To get your dog used to a dremel:
"Just take it slow...depending on what she will allow...you may even need to start with rubbing it all over her with the motor off. Then with the motor on, but just somewhere in the room at a distance, then touching a nail for a second or too, then grinding one nail, then a whole foot and so on.

And of course, lots and lots of treats---sometimes even after every toenail when you get to the full foot thing.

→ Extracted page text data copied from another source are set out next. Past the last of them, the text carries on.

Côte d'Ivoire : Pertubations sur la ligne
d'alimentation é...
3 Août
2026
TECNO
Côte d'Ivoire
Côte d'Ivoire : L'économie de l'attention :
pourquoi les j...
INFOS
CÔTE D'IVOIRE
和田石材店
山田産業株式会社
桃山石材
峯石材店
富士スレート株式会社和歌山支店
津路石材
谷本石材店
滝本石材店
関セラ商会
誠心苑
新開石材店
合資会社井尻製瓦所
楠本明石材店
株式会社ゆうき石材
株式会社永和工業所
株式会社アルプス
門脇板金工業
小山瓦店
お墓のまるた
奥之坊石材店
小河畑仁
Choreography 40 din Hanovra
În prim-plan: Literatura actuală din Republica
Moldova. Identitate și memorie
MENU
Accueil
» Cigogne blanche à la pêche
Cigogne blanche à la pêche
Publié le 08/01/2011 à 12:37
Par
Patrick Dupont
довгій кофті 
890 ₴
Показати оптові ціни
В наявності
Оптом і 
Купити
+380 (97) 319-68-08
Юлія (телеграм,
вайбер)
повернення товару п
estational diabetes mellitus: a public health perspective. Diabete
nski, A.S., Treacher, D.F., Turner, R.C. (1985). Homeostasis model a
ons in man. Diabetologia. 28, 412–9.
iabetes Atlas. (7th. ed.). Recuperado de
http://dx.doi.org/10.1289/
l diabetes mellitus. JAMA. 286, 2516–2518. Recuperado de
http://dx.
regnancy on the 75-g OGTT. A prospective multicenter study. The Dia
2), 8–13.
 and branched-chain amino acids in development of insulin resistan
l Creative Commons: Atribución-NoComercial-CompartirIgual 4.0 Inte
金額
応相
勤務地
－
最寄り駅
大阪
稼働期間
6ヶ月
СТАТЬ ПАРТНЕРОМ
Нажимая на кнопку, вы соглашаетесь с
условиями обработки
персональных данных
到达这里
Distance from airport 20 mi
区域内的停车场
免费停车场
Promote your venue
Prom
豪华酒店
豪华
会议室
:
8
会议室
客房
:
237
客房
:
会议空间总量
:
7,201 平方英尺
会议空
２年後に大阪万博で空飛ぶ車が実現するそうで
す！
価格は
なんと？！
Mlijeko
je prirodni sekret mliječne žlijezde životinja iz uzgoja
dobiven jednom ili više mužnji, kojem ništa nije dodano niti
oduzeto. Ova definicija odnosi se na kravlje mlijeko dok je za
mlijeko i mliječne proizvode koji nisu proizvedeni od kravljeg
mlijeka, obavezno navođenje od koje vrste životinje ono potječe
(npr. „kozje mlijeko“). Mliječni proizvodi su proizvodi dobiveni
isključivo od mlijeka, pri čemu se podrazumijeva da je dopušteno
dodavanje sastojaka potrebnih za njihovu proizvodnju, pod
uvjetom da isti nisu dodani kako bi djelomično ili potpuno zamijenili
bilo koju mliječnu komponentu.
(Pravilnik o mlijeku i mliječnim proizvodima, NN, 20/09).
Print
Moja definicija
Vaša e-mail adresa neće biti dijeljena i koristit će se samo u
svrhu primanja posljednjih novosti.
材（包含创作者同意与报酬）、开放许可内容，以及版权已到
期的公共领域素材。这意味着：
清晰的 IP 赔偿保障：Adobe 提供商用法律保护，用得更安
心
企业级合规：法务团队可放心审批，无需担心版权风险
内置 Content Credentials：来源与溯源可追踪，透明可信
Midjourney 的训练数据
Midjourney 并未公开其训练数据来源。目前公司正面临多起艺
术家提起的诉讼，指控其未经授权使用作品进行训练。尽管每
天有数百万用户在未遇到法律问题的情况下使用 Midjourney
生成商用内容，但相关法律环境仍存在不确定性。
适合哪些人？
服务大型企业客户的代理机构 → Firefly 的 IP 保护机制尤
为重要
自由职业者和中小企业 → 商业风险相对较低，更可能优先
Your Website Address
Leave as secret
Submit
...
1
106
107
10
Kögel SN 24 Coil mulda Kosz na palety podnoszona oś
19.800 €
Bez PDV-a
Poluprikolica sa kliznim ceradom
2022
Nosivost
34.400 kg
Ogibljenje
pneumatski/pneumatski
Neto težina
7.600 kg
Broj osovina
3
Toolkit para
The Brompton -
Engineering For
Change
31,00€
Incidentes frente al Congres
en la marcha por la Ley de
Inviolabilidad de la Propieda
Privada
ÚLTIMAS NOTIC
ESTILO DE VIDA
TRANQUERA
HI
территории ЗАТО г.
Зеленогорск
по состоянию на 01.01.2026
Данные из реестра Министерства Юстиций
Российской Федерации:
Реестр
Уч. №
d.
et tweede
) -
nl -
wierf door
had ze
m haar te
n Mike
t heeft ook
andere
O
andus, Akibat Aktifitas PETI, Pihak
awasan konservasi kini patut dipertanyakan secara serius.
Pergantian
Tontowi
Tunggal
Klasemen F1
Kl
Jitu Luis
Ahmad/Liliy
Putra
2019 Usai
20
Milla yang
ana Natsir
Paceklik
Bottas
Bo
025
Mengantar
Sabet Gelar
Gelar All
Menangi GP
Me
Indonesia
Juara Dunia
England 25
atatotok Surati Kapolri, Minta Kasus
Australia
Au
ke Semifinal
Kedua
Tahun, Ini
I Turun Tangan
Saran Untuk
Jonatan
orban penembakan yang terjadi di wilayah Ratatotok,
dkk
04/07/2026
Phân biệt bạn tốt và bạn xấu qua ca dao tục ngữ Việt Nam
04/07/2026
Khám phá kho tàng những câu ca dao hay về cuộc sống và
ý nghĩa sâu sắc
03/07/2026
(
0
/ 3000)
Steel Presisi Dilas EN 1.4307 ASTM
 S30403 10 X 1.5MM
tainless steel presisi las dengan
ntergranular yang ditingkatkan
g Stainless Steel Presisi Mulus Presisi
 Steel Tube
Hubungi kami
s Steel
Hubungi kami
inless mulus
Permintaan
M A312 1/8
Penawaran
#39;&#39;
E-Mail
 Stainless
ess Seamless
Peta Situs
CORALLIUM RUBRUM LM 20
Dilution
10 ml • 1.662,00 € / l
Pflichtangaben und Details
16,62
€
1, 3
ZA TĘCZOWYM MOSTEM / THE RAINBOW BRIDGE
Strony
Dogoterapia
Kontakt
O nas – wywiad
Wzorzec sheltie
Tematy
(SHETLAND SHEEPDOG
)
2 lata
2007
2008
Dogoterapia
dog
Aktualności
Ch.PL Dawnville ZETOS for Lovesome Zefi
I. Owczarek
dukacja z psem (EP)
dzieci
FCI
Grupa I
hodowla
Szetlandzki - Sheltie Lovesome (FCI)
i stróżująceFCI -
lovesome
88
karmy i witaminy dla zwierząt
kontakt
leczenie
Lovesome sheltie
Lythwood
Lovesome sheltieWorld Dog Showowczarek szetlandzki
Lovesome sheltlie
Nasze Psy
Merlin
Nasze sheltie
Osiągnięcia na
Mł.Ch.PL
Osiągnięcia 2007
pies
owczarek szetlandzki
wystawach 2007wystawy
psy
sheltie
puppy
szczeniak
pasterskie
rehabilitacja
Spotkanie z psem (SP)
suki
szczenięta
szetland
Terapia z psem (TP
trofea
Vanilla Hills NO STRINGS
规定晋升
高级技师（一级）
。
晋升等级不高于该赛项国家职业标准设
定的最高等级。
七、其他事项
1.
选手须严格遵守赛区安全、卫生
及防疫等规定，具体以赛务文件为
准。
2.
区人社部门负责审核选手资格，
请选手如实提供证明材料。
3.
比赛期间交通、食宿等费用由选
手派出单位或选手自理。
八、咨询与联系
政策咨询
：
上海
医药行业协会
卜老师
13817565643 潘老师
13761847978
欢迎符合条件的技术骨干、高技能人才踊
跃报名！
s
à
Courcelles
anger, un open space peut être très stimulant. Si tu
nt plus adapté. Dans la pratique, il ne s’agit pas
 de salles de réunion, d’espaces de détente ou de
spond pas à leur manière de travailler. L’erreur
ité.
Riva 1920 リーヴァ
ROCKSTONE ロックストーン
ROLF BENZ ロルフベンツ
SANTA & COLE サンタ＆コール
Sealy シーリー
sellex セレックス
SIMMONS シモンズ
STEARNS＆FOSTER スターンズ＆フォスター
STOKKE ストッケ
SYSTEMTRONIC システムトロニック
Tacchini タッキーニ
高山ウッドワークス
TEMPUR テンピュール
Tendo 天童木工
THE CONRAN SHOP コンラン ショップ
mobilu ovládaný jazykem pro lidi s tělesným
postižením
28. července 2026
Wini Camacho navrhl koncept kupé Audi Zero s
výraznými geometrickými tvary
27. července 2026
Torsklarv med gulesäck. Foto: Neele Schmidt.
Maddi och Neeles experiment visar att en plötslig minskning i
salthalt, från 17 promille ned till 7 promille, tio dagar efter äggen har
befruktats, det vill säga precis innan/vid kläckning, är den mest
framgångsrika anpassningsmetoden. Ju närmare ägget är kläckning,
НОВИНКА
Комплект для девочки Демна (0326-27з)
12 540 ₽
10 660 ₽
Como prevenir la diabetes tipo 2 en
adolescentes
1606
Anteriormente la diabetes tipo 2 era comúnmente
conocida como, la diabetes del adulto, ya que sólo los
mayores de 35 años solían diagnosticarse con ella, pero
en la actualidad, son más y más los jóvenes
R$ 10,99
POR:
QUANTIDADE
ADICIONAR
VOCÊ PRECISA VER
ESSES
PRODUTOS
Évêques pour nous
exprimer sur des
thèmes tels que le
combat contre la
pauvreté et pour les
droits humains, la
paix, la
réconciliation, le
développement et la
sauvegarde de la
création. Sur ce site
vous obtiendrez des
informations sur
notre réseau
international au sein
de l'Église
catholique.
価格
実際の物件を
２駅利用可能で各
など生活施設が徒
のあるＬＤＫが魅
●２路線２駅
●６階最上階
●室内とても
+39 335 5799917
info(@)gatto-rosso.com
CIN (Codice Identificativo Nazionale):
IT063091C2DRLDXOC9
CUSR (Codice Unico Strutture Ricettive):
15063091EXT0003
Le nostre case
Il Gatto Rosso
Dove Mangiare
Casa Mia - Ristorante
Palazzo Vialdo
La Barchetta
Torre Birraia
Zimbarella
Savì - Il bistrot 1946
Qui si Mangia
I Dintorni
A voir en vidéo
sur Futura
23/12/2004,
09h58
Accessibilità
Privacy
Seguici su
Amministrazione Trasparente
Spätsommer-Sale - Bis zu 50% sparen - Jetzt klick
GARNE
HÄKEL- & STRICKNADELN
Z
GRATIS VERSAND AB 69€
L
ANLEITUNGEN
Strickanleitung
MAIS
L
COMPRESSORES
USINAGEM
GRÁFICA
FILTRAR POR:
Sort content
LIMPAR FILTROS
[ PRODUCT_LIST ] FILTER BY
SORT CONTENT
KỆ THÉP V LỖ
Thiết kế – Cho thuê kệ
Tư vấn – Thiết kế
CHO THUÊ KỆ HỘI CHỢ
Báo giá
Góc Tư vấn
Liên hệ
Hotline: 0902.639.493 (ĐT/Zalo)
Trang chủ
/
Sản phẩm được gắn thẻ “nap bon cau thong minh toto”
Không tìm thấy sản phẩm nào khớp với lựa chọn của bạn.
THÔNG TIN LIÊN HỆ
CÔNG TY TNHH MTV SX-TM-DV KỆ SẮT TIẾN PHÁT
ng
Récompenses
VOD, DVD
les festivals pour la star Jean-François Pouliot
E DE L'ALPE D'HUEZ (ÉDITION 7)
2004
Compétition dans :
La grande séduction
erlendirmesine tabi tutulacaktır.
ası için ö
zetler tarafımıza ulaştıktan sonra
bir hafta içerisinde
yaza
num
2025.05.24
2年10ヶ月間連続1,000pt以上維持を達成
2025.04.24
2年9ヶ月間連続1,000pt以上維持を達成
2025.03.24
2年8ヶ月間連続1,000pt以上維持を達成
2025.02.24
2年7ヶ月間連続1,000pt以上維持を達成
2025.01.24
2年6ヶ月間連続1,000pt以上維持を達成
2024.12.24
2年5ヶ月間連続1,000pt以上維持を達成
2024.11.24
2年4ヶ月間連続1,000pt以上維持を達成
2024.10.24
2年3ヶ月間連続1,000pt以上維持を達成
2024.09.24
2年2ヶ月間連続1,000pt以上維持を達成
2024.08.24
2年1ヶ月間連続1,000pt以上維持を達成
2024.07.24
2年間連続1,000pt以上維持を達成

Go ahead and start getting her used to the thing. Keep clipping if you need to until she is OK with the grinder. But, of course, do the grinder introduction randomly throughout the day and not in the same session as clipping time.

Two hints...

1. Always support the nail with a finger or thumb as you grind . That lessens the vibration on that toe, and I imagine makes it less tickly for her.
2. Never grind on one nail for more than few second at a time. The area you are grinding can get quite hot. If you need to do more grinding than that, just go on to another nail and come back to the first."
I use a cordless Dremel multipro--the rechargeable battery doesn't have a super long running time--if you're doing multiple dogs in a row, that could be a problem for you--but a corded dremel is rather a pain to use (for me, anyway)

Dremel style tools marketed specifically as nail grinders for pets often don't have enough power to do tough dobe nails--it's really better just to use an ordinary hobby dremel with the coarse sandpaper roll."